§ **Task item**
Give every line of the data again, unchanged, but with no pictures.

§ **Dataset extract**
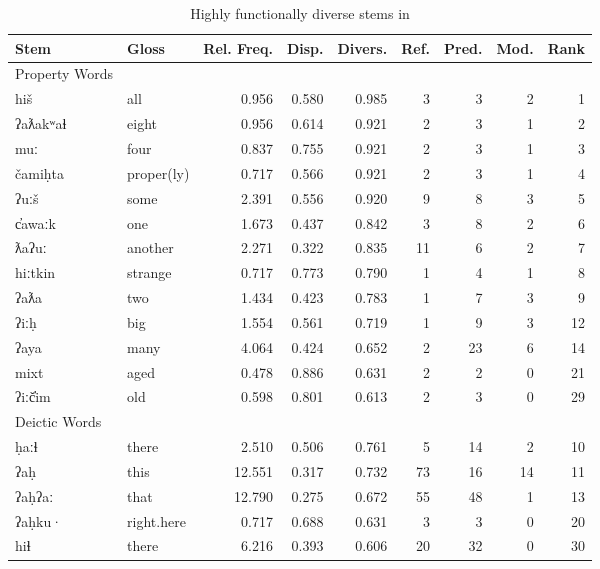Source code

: \begin{table}
  \centering
  \caption{Highly functionally diverse stems in }
  \label{tab:Nuuchahnulth-high-functional-diversity}
  \begin{tabular}{ l l r r r r r r r }
    \toprule
    Stem & Gloss & Rel. Freq. & Disp. & Divers. & Ref. & Pred. & Mod. & Rank\\

    \midrule
    Property Words\\
    \midrule
    hiš      & all        & 0.956 & 0.580 & 0.985 &  3 &  3 & 2 &  1\\
    ʔaƛakʷaɬ & eight      & 0.956 & 0.614 & 0.921 &  2 &  3 & 1 &  2\\
    muː      & four       & 0.837 & 0.755 & 0.921 &  2 &  3 & 1 &  3\\
    čamiḥta  & proper(ly) & 0.717 & 0.566 & 0.921 &  2 &  3 & 1 &  4\\
    ʔuːš     & some       & 2.391 & 0.556 & 0.920 &  9 &  8 & 3 &  5\\
    c̓awaːk   & one        & 1.673 & 0.437 & 0.842 &  3 &  8 & 2 &  6\\
    ƛaʔuː    & another    & 2.271 & 0.322 & 0.835 & 11 &  6 & 2 &  7\\
    hiːtkin  & strange    & 0.717 & 0.773 & 0.790 &  1 &  4 & 1 &  8\\
    ʔaƛa     & two        & 1.434 & 0.423 & 0.783 &  1 &  7 & 3 &  9\\
    ʔiːḥ     & big        & 1.554 & 0.561 & 0.719 &  1 &  9 & 3 & 12\\
    ʔaya     & many       & 4.064 & 0.424 & 0.652 &  2 & 23 & 6 & 14\\
    mixt     & aged       & 0.478 & 0.886 & 0.631 &  2 &  2 & 0 & 21\\
    ʔiːč̓im   & old        & 0.598 & 0.801 & 0.613 &  2 &  3 & 0 & 29\\

    \midrule
    Deictic Words\\
    \midrule
    ḥaːɬ   & there      &  2.510 & 0.506 & 0.761 &  5 & 14 &  2 & 10\\
    ʔaḥ    & this       & 12.551 & 0.317 & 0.732 & 73 & 16 & 14 & 11\\
    ʔaḥʔaː & that       & 12.790 & 0.275 & 0.672 & 55 & 48 &  1 & 13\\
    ʔaḥku· & right.here &  0.717 & 0.688 & 0.631 &  3 &  3 &  0 & 20\\
    hiɬ    & there      &  6.216 & 0.393 & 0.606 & 20 & 32 &  0 & 30\\

    \bottomrule
  \end{tabular}
\end{table}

§ **Result below**
Source code

: \begin{table}
  \centering
  \caption{Highly functionally diverse stems in }
  \label{tab:Nuuchahnulth-high-functional-diversity}
  \begin{tabular}{ l l r r r r r r r }
    \toprule
    Stem & Gloss & Rel. Freq. & Disp. & Divers. & Ref. & Pred. & Mod. & Rank\\

    \midrule
    Property Words\\
    \midrule
    hiš      & all        & 0.956 & 0.580 & 0.985 &  3 &  3 & 2 &  1\\
    ʔaƛakʷaɬ & eight      & 0.956 & 0.614 & 0.921 &  2 &  3 & 1 &  2\\
    muː      & four       & 0.837 & 0.755 & 0.921 &  2 &  3 & 1 &  3\\
    čamiḥta  & proper(ly) & 0.717 & 0.566 & 0.921 &  2 &  3 & 1 &  4\\
    ʔuːš     & some       & 2.391 & 0.556 & 0.920 &  9 &  8 & 3 &  5\\
    c̓awaːk   & one        & 1.673 & 0.437 & 0.842 &  3 &  8 & 2 &  6\\
    ƛaʔuː    & another    & 2.271 & 0.322 & 0.835 & 11 &  6 & 2 &  7\\
    hiːtkin  & strange    & 0.717 & 0.773 & 0.790 &  1 &  4 & 1 &  8\\
    ʔaƛa     & two        & 1.434 & 0.423 & 0.783 &  1 &  7 & 3 &  9\\
    ʔiːḥ     & big        & 1.554 & 0.561 & 0.719 &  1 &  9 & 3 & 12\\
    ʔaya     & many       & 4.064 & 0.424 & 0.652 &  2 & 23 & 6 & 14\\
    mixt     & aged       & 0.478 & 0.886 & 0.631 &  2 &  2 & 0 & 21\\
    ʔiːč̓im   & old        & 0.598 & 0.801 & 0.613 &  2 &  3 & 0 & 29\\

    \midrule
    Deictic Words\\
    \midrule
    ḥaːɬ   & there      &  2.510 & 0.506 & 0.761 &  5 & 14 &  2 & 10\\
    ʔaḥ    & this       & 12.551 & 0.317 & 0.732 & 73 & 16 & 14 & 11\\
    ʔaḥʔaː & that       & 12.790 & 0.275 & 0.672 & 55 & 48 &  1 & 13\\
    ʔaḥku· & right.here &  0.717 & 0.688 & 0.631 &  3 &  3 &  0 & 20\\
    hiɬ    & there      &  6.216 & 0.393 & 0.606 & 20 & 32 &  0 & 30\\

    \bottomrule
  \end{tabular}
\end{table}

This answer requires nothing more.